As drama swirls at Ohio State, trip to domestic violence shelter shows real victims

8/12/2018
BY DAVID BRIGGS
BLADE SPORTS COLUMNIST
  • Ohio-State-Practice-Opened-Football

    Ohio State fans listen to a speaker at a rally in support of coach Urban Meyer outside Ohio Stadium in Columbus, Ohio. Ohio State opened part of practice to the media on Tuesday, Aug 7, for the first time since coach Urban Meyer was put on paid leave, but other coaches and players remained off-limits for interviews.

    AP

  • Decision Day awaits, and all through the state, the creatures are stirring.


    What will happen to Urban Meyer?

    It is the question that consumes college football, from the fanatics who believe the Ohio State coach walks on the Olentangy to the national knife-throwers who hope he drowns and all in between.

    We’ve heard from everybody. The screaming heads on TV. The message board defense lawyers. The buddy who heard from a guy who knows a guy.

    Everybody ... but the voices that matter most.

    For their perspective, I visited the YWCA Domestic Violence Shelter downtown.

    In a case filled with scarlet herrings — see: the viral weekend Facebook report that Texas coach and former OSU assistant Tom Herman is Deep Throat — and gray area, with the fate of the most popular man in Ohio riding on its outcome, let us not lose sight of what should be our first question.

    What can we do for those who reach out for our help?

    Look, this is not to relitigate the repeated accusations of spousal abuse against fired Buckeyes receivers coach Zach Smith and what Meyer should have done about them.

    It is to remind — no matter what happens — there will be no winners here. Nowhere is that more clear than at the YWCA, where a saga that predictably has devolved into a referendum on the credibility and motives of the accuser has affirmed the powerful institutional forces that conspire to silence victims of domestic violence.

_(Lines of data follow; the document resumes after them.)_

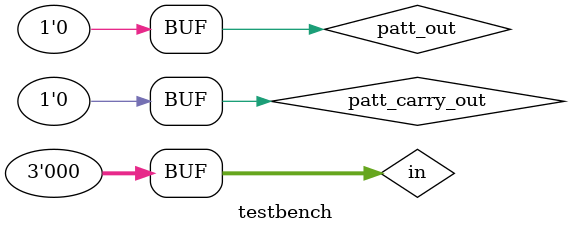
<source format=v>
module testbench;
    reg [2:0] in;

	wire patt_out,out;
	wire patt_carry_out,carryout;

    initial begin
        // $dumpfile("testbench.vcd");
        // $dumpvars(0, testbench);

        #5 in = 0;
        repeat (10000) begin
            #5 in = in + 1;
        end

        $display("OKAY");
    end

    top uut (
	.x(in[0]),
	.y(in[1]),
	.cin(in[2]),
	.A(out),
	.cout(carryout)
	);

	assign {patt_carry_out,patt_out} =  in[2] * in[1] * in[0];

	assert_comb out_test(.A(patt_out), .B(out));
	//assert_comb carry_test(.A(patt_carry_out), .B(carryout));

endmodule

</source>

    “Maybe you have a woman whose husband is abusing her, she’s a victim, and she’s thinking about going for some resources, maybe talking to somebody in a place like this,” shelter director Jan Bruggeman said. “But then she sees, ‘Look how famous the woman in this case is, and nobody believes her. Who’s going to believe me? I’m a nobody.’”

    Bruggeman oversees a secure floor of 17 dorm-style rooms, which on a recent night housed 25 women and 40 children in need of emergency refuge.

    There, I met a woman who told me she spent seven years off and on in the pernicious cycle of an abusive relationship. The terror and beatings eventually came to run together. She pointed to her ear. “Completely blown out because he backhanded me so hard,” she said. “I can’t tell you how many fat lips I’ve had, either.”

    The woman wanted to tell the world. But beyond feeling alone — to the extent she said her boyfriend forbade her from having a phone — she worried nobody would believe her, the violence hiding in plain sight of the couple’s Toledo neighborhood.

    “I tried to hide it because he was an admirable man for everyone else,” she said. “The great guy of the neighborhood. I didn’t want to be criticized or called a liar.”

    She worries the bitter side-taking at Ohio State will further dissuade women like her from having the strength to come forward, which would be a shame and another reminder who the real victims are in this sad story.

    Hint: It is not Urban Meyer.

    For as much as we want to know what happens to the powerful coach, let us ask first how we can support the voiceless who reach out for our help.